Updates, 7/12: Why Be Good? “was one of the hottest tickets you could come by,” notes Variety‘s Scott Foundas in his overview of Il Cinema Ritrovato 2014, which “screened the 1929 Vitaphone feature in a sterling new restoration. One of the more than 100 feature films directed by the extremely industrious William A. Seiter (grandfather of screenwriters Ted and Nick Griffin), Why Be Good? is, as its title implies, one of the many vivacious, morally loose romantic comedies Hollywood made in droves before the imposition of the Breen Office Production Code in 1934.” Foundas also catches up with Richard Lester, and writes about one of this year’s “most exciting finds,” Lenin in Poland, “Russian director Sergei Yutkevich’s audacious 1966 biopic of the Soviet revolutionary leader.”

“To me the biggest revelation of the festival was the program of Polish anamorphic widescreen films,” writes Kristin Thompson. “Representing most of the major Polish directors working in widescreen in the 1960s, these were shown in 35mm, mostly in original release prints from the period.” She also writes about “the great classics of the early post-colonial period in India, following World War II and independence from Great Britain, [which] are seldom seen, even by film historians.”

Updates, 7/14: David Cairns starts over with an entry on his first day, writing up “plenty of enjoyable screenings that wouldn’t quite make a full blog post on their own.”

Lukas Foerster on Pabst’s Der Letzte Akt: “A strange, deeply conflicted film that now, more than a week after seeing it, reminds me of a piece by Frederic Jameson on Lumet’s Dog Day Afternoon, in which he suggests that (from his still rather orthodox Marxist pov) ‘what is good about the film is what is bad about it.'”

At the International Cinephile Society, Marc van de Klashorst writes about Wellman and David Acacia reviews Two Acres of Land (1953): “Dualistic in genre, Bimal Roy expertly reconciles the melodramatic thematic developments with its realist tone.
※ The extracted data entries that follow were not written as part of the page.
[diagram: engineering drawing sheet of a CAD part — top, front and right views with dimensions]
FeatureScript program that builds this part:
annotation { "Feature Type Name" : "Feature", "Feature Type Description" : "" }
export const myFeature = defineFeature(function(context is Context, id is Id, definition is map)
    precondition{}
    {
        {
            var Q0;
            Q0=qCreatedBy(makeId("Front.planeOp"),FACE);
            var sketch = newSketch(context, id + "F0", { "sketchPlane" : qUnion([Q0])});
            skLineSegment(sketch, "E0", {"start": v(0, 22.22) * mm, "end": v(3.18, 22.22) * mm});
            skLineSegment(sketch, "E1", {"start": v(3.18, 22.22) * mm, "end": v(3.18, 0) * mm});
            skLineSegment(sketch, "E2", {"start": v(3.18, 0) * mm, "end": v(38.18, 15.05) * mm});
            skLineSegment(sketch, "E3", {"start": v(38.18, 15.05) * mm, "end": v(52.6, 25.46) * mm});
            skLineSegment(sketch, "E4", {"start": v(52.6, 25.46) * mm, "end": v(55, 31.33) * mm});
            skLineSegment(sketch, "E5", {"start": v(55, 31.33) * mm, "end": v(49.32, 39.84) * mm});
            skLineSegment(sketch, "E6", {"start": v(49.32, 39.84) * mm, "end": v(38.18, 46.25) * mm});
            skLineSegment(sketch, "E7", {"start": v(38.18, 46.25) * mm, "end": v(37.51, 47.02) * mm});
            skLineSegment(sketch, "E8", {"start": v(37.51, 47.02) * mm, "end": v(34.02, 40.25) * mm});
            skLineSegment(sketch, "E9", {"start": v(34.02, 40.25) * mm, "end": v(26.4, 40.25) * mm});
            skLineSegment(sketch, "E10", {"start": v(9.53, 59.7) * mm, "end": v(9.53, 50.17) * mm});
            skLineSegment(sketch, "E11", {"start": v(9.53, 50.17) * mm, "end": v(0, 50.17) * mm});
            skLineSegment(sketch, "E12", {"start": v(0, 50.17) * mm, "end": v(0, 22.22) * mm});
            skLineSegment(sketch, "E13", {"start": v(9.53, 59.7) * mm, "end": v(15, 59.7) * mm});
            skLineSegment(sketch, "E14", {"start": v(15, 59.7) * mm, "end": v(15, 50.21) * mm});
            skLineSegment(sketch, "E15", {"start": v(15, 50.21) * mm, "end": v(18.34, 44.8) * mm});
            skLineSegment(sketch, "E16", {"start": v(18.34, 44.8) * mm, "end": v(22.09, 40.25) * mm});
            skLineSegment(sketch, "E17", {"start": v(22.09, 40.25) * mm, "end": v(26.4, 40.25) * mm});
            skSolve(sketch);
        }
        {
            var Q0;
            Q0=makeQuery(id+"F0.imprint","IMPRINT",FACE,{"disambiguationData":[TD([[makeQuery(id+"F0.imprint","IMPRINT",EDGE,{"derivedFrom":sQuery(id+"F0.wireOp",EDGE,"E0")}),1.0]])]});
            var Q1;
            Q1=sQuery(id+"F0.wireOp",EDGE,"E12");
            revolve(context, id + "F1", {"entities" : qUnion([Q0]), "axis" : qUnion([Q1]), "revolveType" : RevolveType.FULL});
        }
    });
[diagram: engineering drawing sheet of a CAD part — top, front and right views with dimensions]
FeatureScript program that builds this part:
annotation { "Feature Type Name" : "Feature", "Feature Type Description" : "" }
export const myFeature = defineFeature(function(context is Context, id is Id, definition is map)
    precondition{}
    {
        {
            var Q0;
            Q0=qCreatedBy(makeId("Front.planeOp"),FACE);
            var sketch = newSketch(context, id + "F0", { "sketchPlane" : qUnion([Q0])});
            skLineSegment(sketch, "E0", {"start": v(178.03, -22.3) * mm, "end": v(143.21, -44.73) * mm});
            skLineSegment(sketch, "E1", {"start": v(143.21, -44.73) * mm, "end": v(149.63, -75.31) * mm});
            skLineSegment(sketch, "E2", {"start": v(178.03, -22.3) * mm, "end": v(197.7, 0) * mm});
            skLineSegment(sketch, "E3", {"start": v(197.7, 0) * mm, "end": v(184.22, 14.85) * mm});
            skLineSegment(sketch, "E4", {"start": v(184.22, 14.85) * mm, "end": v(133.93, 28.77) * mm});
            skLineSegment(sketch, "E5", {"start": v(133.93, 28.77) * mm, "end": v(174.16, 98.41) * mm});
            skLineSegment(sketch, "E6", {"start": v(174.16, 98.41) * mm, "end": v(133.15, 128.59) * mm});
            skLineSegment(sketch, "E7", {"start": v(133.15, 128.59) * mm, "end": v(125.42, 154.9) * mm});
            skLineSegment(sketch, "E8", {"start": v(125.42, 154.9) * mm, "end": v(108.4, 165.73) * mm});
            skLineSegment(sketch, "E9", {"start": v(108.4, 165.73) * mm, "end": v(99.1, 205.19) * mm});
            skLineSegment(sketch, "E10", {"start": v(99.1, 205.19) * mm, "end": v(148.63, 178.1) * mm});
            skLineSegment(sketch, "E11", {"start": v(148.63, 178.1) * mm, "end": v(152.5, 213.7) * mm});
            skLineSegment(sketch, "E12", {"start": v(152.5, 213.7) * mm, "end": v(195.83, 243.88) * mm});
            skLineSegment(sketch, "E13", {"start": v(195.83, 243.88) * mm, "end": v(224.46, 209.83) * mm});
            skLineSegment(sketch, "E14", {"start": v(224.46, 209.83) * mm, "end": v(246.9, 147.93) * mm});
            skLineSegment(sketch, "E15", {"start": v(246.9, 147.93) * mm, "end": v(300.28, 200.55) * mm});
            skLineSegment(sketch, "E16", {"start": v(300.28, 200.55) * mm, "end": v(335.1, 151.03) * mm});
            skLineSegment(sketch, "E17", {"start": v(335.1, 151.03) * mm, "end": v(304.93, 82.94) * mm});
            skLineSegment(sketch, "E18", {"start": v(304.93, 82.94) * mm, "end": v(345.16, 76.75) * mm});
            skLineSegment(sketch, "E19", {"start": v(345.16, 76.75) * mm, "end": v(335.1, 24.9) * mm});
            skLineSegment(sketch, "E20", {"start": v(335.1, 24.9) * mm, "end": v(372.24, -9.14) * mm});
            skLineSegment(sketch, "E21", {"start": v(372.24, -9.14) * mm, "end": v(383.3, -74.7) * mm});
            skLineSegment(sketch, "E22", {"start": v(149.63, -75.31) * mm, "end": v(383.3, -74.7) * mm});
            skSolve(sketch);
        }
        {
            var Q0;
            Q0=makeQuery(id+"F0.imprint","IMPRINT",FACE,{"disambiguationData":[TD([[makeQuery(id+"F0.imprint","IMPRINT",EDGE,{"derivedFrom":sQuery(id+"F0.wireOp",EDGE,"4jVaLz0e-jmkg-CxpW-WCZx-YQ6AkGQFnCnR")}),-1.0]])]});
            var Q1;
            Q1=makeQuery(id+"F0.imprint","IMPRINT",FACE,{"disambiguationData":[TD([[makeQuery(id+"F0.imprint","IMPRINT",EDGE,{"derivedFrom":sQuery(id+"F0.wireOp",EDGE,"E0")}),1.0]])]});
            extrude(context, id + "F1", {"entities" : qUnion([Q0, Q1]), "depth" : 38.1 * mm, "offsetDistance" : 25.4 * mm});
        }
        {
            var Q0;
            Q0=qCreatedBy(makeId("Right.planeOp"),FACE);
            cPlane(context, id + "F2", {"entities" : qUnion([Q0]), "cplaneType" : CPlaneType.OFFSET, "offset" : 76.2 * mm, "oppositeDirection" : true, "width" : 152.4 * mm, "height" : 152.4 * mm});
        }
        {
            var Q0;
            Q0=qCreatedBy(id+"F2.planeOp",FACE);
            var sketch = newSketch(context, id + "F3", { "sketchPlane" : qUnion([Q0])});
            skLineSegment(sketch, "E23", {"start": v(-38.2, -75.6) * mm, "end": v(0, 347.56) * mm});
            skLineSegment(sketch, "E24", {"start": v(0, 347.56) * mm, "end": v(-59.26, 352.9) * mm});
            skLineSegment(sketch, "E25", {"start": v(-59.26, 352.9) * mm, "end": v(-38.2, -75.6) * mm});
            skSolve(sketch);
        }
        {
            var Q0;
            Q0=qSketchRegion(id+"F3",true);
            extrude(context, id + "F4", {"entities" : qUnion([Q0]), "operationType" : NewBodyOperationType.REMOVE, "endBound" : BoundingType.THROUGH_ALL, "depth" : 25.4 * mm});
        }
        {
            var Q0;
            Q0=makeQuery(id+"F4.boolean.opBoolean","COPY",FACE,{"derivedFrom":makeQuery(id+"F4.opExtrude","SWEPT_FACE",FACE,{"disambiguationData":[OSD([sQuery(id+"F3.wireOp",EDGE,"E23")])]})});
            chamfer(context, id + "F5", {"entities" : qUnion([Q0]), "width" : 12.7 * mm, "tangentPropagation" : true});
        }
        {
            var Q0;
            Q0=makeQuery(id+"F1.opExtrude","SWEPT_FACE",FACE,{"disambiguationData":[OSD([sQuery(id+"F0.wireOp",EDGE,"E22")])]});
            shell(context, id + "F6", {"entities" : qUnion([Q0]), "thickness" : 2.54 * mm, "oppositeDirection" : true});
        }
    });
There’s an enormous amount of scope in this project, and it culminates in boldness.”

Update, 7/16: David Bordwell and Kristin Thompson post one last sweeping round of notes.

Updates, 7/19: David Filipi reports on the festival for Film Comment, calling it “perhaps the most enjoyable and egalitarian week of archival and repertory cinema to be found anywhere in the world.”

“In a festival dedicated to unearthing forgotten fragments of film history, the identity politics of whose work gets preserved, restored, and re-circulated is always a major point of consideration,” writes Maggie Hennefeld at the House Next Door. “Specific threads on early Japanese talkies, post-1948 Indian social-protest films, and the geopolitical diversity of the fallen Ottoman Empire tempered the Ritrovato’s otherwise Western-centric tendencies. One program title, ‘India’s Endangered Classics,’ made explicit the links between South Asian histories of political instability and the contingency of which film histories get made visible in the archival festival circuit…. Meanwhile, ‘Views of the Ottoman Empire, 1896-1914’ provoked controversy for precisely the reasons that the Indian program circumvented further criticism and scrutiny. The Ottoman Empire, which once encompassed the Balkans, the Middle East, North Africa, and much of Central Asia, incited meta-archival concerns due to its linguistic heterogeneity (problems involving intertitle circulation) and the cultural challenges of archiving a multi-national Empire now 100 years fallen.”

David Cairns has just recapped his second day.

Update, 7/22: Lukas Foerster has posted a round of notes—and his Il Cinema Ritrovato 2014 rankings.

Update, 8/7: The Toronto Review‘s posted a sweeping report from Moen Mohamed.